**Document segment**
begin

[developers] Browsing items with lexical coverage using itsdb profiles created with pydelphin/ace

goodman.m.w at gmail.com goodman.m.w at gmail.com
Thu Oct 3 07:01:23 CEST 2019


Thanks, Kristen.

I tried using the grammar and skeleton and had no problems processing a
profile with PyDelphin and viewing it with [incr tsdb()]. Unless you're
using an ACE version prior to v0.9.24, an old version of PyDelphin, or are
modifying ACE's default options, I'm not sure what the problem is.

On Thu, Oct 3, 2019 at 1:11 AM Kristen Howell <kphowell at uw.edu> wrote:

> Thanks Mike. If you're curious and want to try and repro this, I've
> attached the grammar and testsuite. In the meantime though, art is working
> great!
>
> On Mon, Sep 30, 2019 at 7:21 PM goodman.m.w at gmail.com <
> goodman.m.w at gmail.com> wrote:
>
>> On Tue, Oct 1, 2019 at 4:10 AM Kristen Howell <kphowell at uw.edu> wrote:
>>
>>> I've substituted ace/art steps into my pipeline and the resulting parse
>>> file includes the error "post reduction lexical gap", for items without
>>> lexical coverage and no error otherwise. The profile loads in [incr tsdb()]
>>> and seems to behave nicely. Thanks everyone for helping with this.

end

**Collected material**
begin

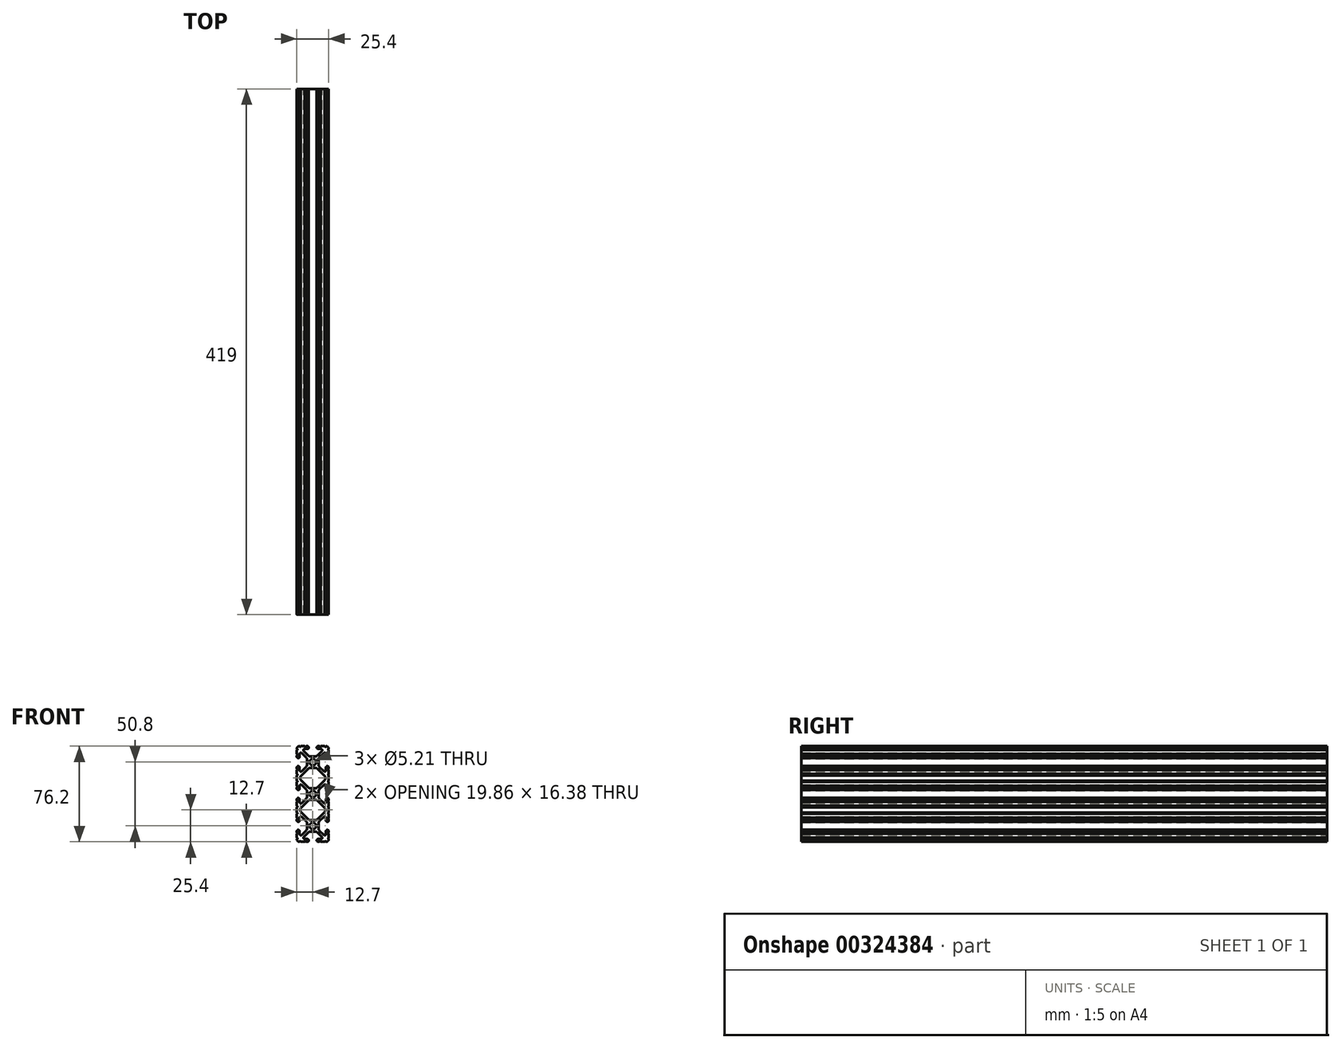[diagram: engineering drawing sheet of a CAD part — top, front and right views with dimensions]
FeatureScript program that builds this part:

end

**Written task 1**
From the mailing-list thread on lexical coverage, pull out the passage starting at "Thanks, Kristen." and ending at "the problem is.", copied word for word.
**Written task 2**
Answer these questions using the mailing-list thread on lexical coverage:
(a) What is the earliest ACE version that would not be a possible cause of the problem?
(b) What error does the parse file include for items without lexical coverage?
(c) Which tool does Kristen Howell report is working great in the meantime?

**Written reply 1**
Thanks, Kristen.

I tried using the grammar and skeleton and had no problems processing a
profile with PyDelphin and viewing it with [incr tsdb()]. Unless you're
using an ACE version prior to v0.9.24, an old version of PyDelphin, or are
modifying ACE's default options, I'm not sure what the problem is.

**Written reply 2**
(a) v0.9.24
(b) "post reduction lexical gap"
(c) art